Task details.
Copy out the cash bail post below word for word, from its title to its final sentence.

End the punitive cash bail system


Today is Mother’s Day in the US, one of the many days to remember certain people in our lives that the greeting card and other merchandizing industries have seized upon to guilt-trip people into spending money on gifts and cards to avoid feeling guilty that their mothers will think that they do not care about them. Being the curmudgeon that I am, I impressed upon my children when they were young age that I thought celebrating things like Father’s Day (and even my birthday) was nonsense and that I would be disappointed if they fell for the marketing pressure and bought me cards and stuff on those days and that I would be pleased if they ignored them altogether. Despite my urgings, they still call me on Father’s Day and my birthday but they know better than to buy me anything.

But Mother’s Day can be used for good marketing purposes and a new one is to use it to raise money to get enough cash bail to release mothers from prison on Mother’s Day.

It’s Mother’s Day this weekend, and racial justice groups around the country are bailing black women out of jail so they can spend the holiday with their families. For the second year in a row, “Black Mama’s Bail Out Day” is raising money to bail out as many black women from jail as possible. The effort is taking place in dozens of cities to call attention to the injustice of cash bail.

Amy Goodman interviewed Mary Hooks, co-director of Southerners on New Ground (SONG), with the Movement for Black Lives and an organizer of National Black Mama’s Bail Out Day, and Hooks had this to say.

Data shown.
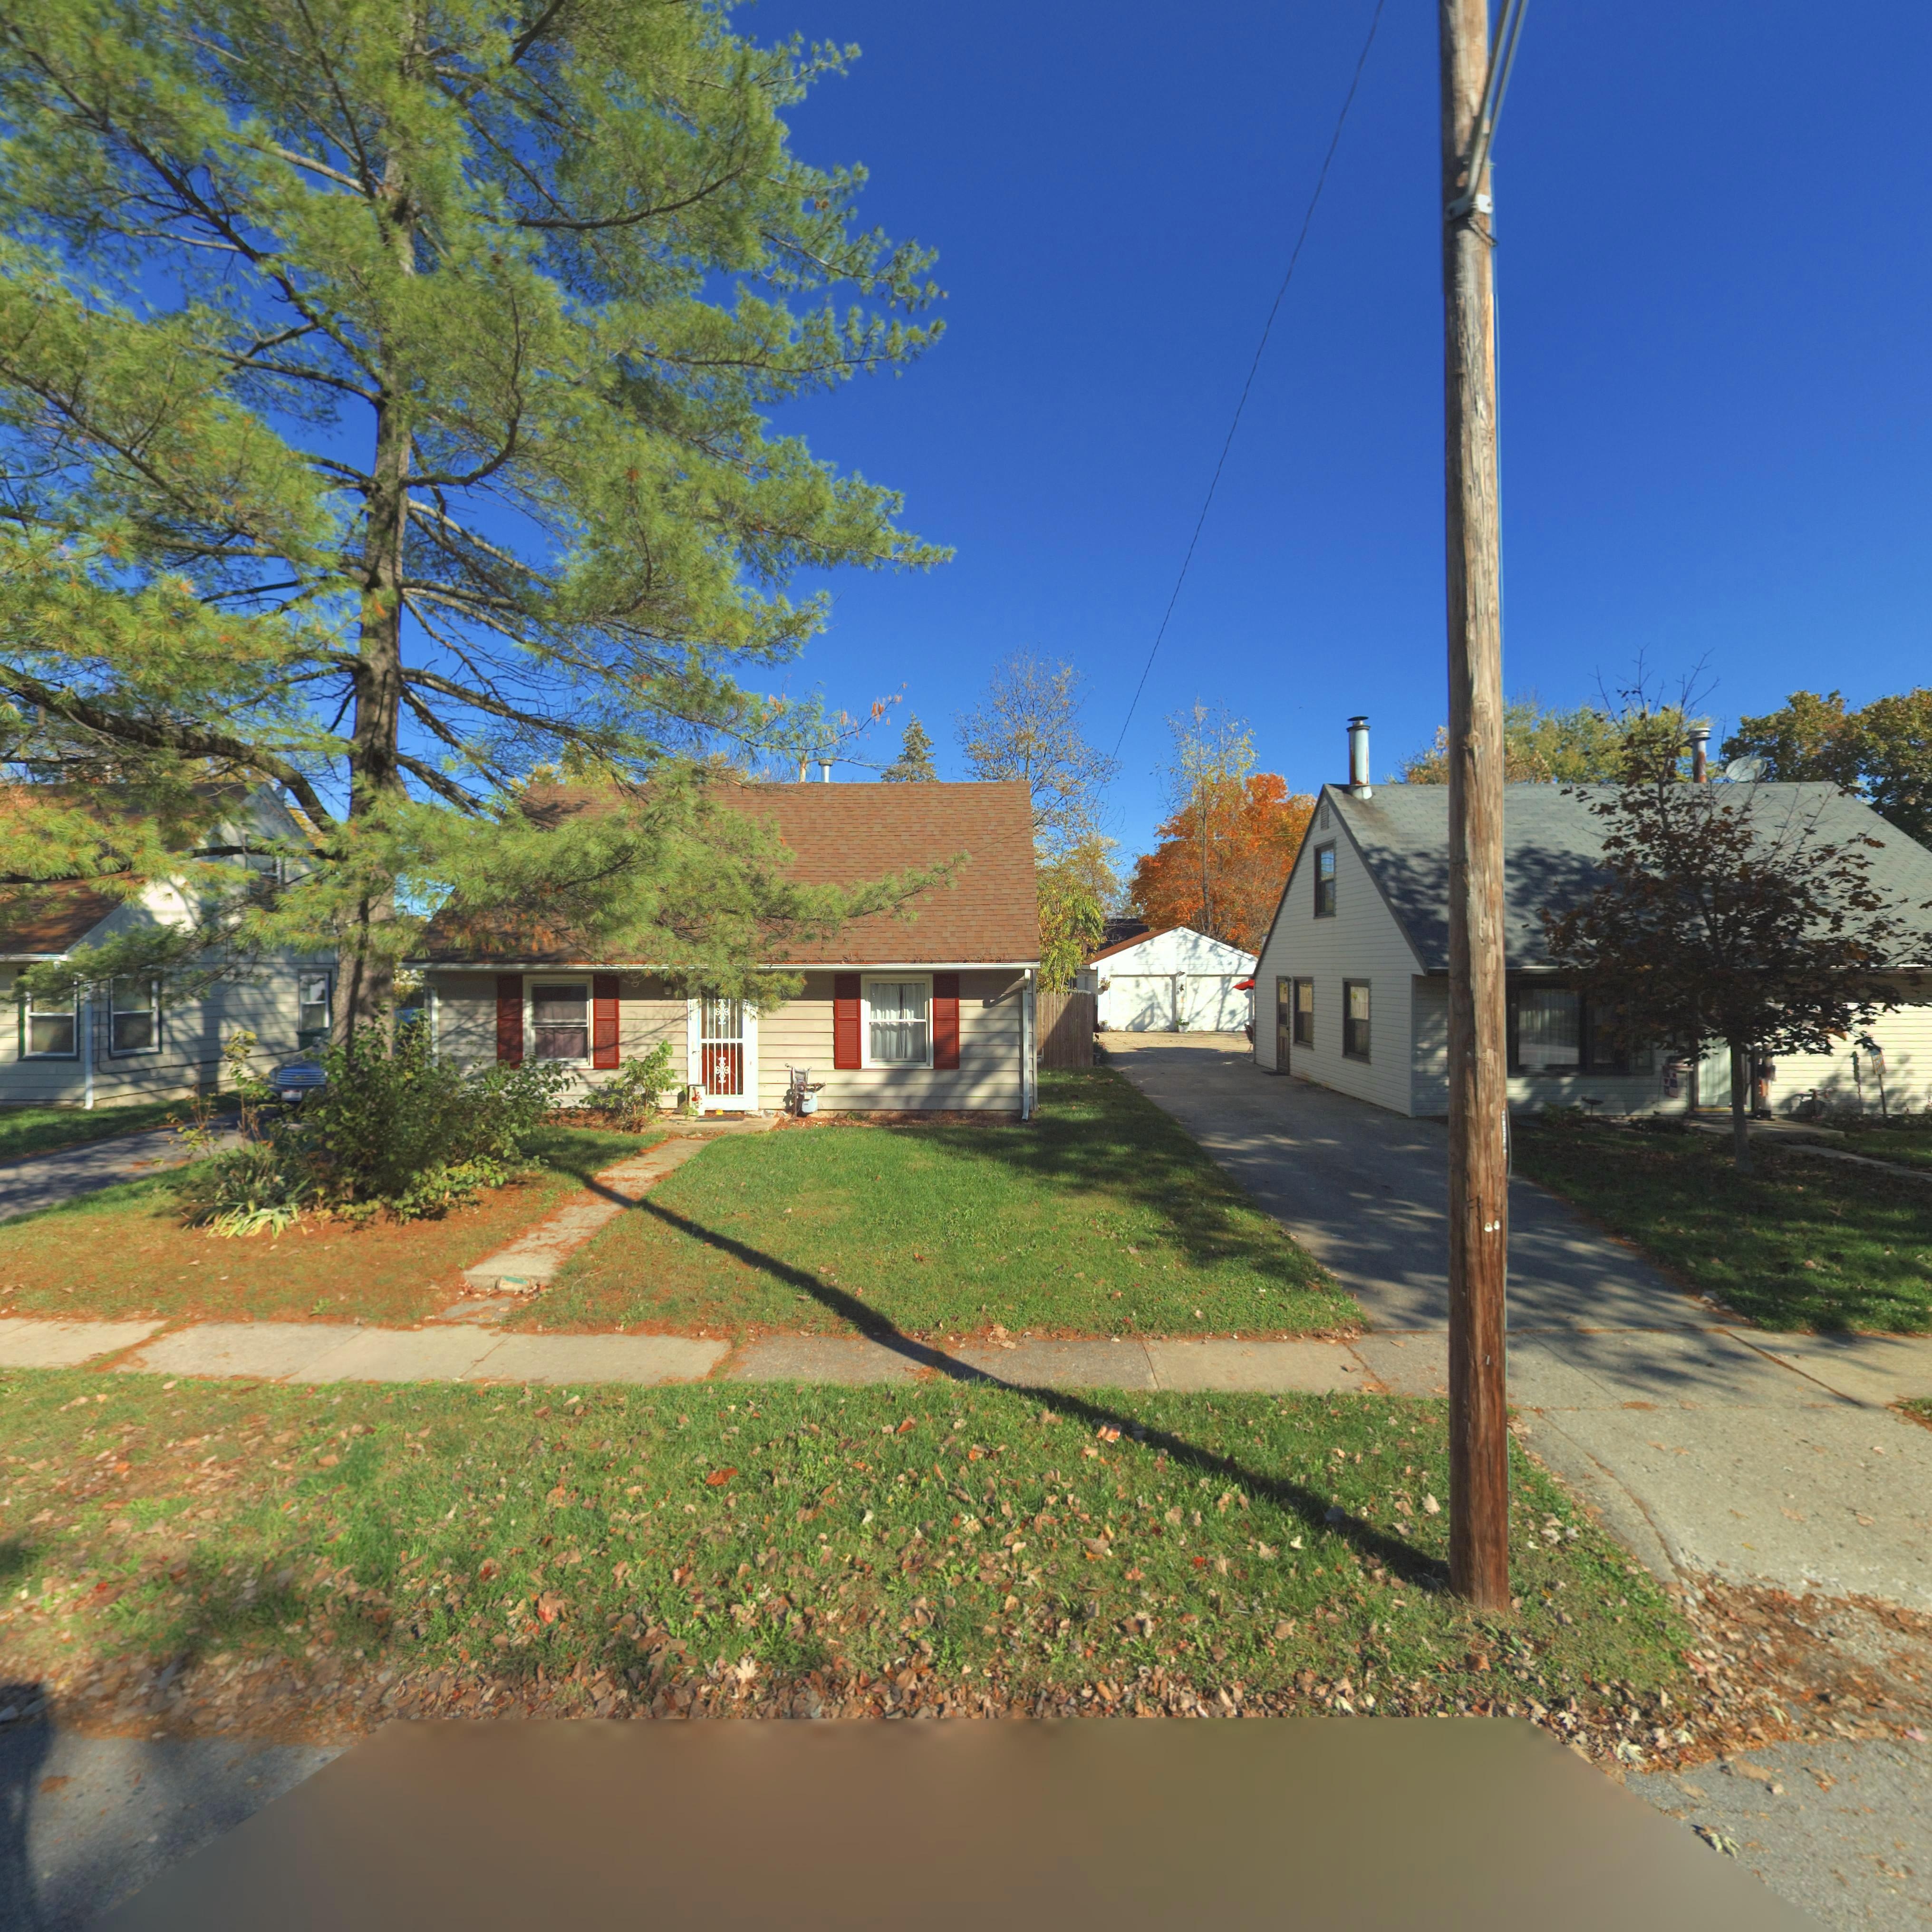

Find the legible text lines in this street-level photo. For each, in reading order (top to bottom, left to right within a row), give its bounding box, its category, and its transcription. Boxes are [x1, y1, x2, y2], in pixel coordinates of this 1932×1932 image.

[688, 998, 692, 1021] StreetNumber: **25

Exercise solution.
End the punitive cash bail system


Today is Mother’s Day in the US, one of the many days to remember certain people in our lives that the greeting card and other merchandizing industries have seized upon to guilt-trip people into spending money on gifts and cards to avoid feeling guilty that their mothers will think that they do not care about them. Being the curmudgeon that I am, I impressed upon my children when they were young age that I thought celebrating things like Father’s Day (and even my birthday) was nonsense and that I would be disappointed if they fell for the marketing pressure and bought me cards and stuff on those days and that I would be pleased if they ignored them altogether. Despite my urgings, they still call me on Father’s Day and my birthday but they know better than to buy me anything.

But Mother’s Day can be used for good marketing purposes and a new one is to use it to raise money to get enough cash bail to release mothers from prison on Mother’s Day.

It’s Mother’s Day this weekend, and racial justice groups around the country are bailing black women out of jail so they can spend the holiday with their families. For the second year in a row, “Black Mama’s Bail Out Day” is raising money to bail out as many black women from jail as possible. The effort is taking place in dozens of cities to call attention to the injustice of cash bail.

Amy Goodman interviewed Mary Hooks, co-director of Southerners on New Ground (SONG), with the Movement for Black Lives and an organizer of National Black Mama’s Bail Out Day, and Hooks had this to say.